[reprinted from the Booman Tribune]
I think Mitt Romney broke his own recored for telling the most lies this week. I don’t think Steve Benen even had to try that hard to find 30 enormous whoppers. Most of them have to do with statistics and the budget. Some just grossly mischaracterize what the president has said or done. Any way you look at it, though, Mitt Romney routinely lies and gets away with it. I know it’s difficult to maintain a claim of objectivity if you’re constantly forced to point out that Mitt Romney just told a gigantic falsehood, but it’s not objective to just ignore it.

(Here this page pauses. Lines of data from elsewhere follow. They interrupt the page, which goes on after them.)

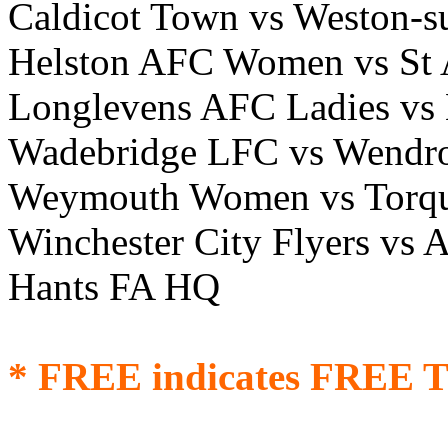
Caldicot Town vs Weston-s
Helston AFC Women vs St 
Longlevens AFC Ladies vs 
Wadebridge LFC vs Wendr
Weymouth Women vs Torq
Winchester City Flyers v
Hants FA HQ
* FREE indicates FREE T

Now, I just watched most of a speech that the president made today in Orlando at the National Association of Latino Elected and Appointed Officials (NALEO) conference. I didn’t notice him tell one lie or make one gross distortion. I’m not saying he never embellishes anything. I’m just saying that he basically tells the truth about his own record and about what Romney has proposed. I’m sure a dutiful fact-checker could find some stuff to quibble with, but it would all be very minor. Maybe the OMB and CBO disagree about a figure and the president chooses the more favorable one. We’re talking strictly minor-league distortion here. But it’s nothing like Romney saying that his proposals will cut the budget deficit when they will add $5 trillion to the deficit, or Romney saying that eliminating ObamaCare will save a hundred billions dollars when it will actually cost at least that much. Did the president sign free trade agreements with Colombia and Panama this year? Yes? Then why does Romney say that the president hasn’t passed any free trade agreements with Latin America?
Maybe Obama should start a rumor that Romney was born in Mexico and is a former member of the Symbionese Liberation Army. Then we can see if the press calls him a liar.
Steve Benen is compiling a weekly list of lies told by Mitt Romney. Here is his 23rd installment.
Also, be sure to read this article from the Guardian “Mendacious Mitt: Romney’s bid to become liar-in-chief“:
In general, those of us in the pundit class are really not supposed to accuse politicians of lying – they mislead, they embellish, they mischaracterize, etc. Indeed, there is natural tendency for nominally objective reporters, in particular, to stay away from loaded terms such as lying. Which is precisely why Romney’s repeated lies are so effective. In fact, lying is really the only appropriate word to use here, because, well, Romney lies a lot.
Or as Steve Benen put it:
Romney gets away with it because he and his team realize contemporary political journalism isn’t equipped to deal with a candidate who lies this much, about so many topics, so often.
Romney is demonstrating the power of “the Big Lie“. If you tell the same lie often enough and without shame, and it is a big enough lie that it is almost impossible to refute it, then it becomes the truth. Or at least indistinguishable. As Joseph Goebbels put it “when one lies, one should lie big, and stick to it.” And you must keep up your lies, even at the risk of looking ridiculous.
3 Comments
I got one of those lying e-mails forwarded to me, this one about Thomas Jefferson and bank deregulation started in 2008. Checking it with snopes, I returned all the research to the person who forwarded to me. You know the populace want to believe when they don’t take the time to research Romney’s lies or these what I call “Karl Rove origin” e-mails.
There is a side to the big lie that is not as obvious as the lie to truth shift: it’s the doubt factor. Even those that don’t believe the lie often start to question those the lies are promulgated against. This impact on the public is, I believe, part of what is behind the reluctance of Obama supporters to challenge the lies when they hear them repeated time and time again. It’s insidious.
Not only Mitt lie a lot, the entire Republican agenda is based on lies, misrepresentations, and outright con games. Its amazing they are fooling so many people. All we can do is fight it and aim for real facts, real logic, and a focus on the country as a whole and try to make progress.